At first, Gutierrez was apprehensive about the idea, noting that they all had a wide spectrum of political views. As the two hashed out various takes and ideas, they settled on the specifics that they all could relate to.

"It ended up being this thing where everyone feels like they're being lied to," says Gutierrez. "Everyone's on edge. There's this growing tension in the world these days. Everyone's kind of fearful of what lurks just beyond the light and in the darkness. It's what's right around the corner. That's the foundation of the song."

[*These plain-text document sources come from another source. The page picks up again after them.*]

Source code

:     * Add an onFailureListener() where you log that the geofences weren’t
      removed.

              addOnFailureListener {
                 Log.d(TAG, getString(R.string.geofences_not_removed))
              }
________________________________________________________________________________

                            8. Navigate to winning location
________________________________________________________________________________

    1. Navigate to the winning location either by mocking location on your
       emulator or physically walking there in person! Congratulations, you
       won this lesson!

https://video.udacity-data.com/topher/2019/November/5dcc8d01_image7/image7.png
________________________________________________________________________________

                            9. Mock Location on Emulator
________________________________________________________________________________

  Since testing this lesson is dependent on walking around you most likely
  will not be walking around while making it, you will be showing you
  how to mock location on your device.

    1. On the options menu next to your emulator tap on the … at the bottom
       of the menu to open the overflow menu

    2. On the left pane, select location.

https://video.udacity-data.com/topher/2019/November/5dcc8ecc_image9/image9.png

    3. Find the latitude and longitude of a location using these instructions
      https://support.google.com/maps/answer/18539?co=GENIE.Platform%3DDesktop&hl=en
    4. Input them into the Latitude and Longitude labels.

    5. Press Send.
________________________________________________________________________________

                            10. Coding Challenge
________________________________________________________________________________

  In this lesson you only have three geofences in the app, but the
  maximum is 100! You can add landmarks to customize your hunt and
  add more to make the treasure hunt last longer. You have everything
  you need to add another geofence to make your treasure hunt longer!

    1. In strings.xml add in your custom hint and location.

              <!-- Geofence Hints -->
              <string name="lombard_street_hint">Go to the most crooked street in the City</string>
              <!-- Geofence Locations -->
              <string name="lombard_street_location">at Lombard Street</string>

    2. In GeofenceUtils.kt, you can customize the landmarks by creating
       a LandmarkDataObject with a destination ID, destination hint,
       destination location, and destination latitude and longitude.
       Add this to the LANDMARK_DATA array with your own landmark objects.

"Down in the valley, we're pulling doubles. Lord knows we're working twice as hard for half the pay," sings Gutierrez on the sepia-toned "Mesa." That dry heat is infused in his vocals as he sings through dry lips. You feel the sweat glistening as the sun hovers overhead.

"Mesa," like many Dirty River Boys staples of the past, is marked by punk-worthy chanting choruses, hints of hillbilly twang, and a gritty groove that demands an accompanying foot stomp. It's armed with a sharp piercing whistle by Cooper that's just as good as anything found on an Ennio Morricone score.

It's been four years since they released their last album, 2014's The Dirty River Boys. In many respects, Mesa Starlight finds the band reinvigorated and embracing their energetic and rowdy live performances of their early days. Much of that has been spurred on by weekly jam sessions between Gutierrez and Hausler before they began recording the album.

While Mesa Starlight is the four-piece honing in on a specific sound—a hodgepodge of country honky-tonk, Appalachian folk, Celtic punk-tinged anthems and rustic roots-rock—it also finds them delivering their most organized album to date. It's undoubtedly an aggressive direction sonically, but it's not at the expense of flying off the cuff or waiting to derail.

Prior to stepping foot in Austin, Texas' Ice Cream Factory Studios with engineer Matt Parmenter, the band had worked through many of the songs with a fine-tooth comb with pre-production.

"It was something we'd never really done as a band," says Gutierrez. "That process was super refreshing. It really organized us. We had this clear idea of what should and shouldn't be on this album. So much was put in before we even hit record."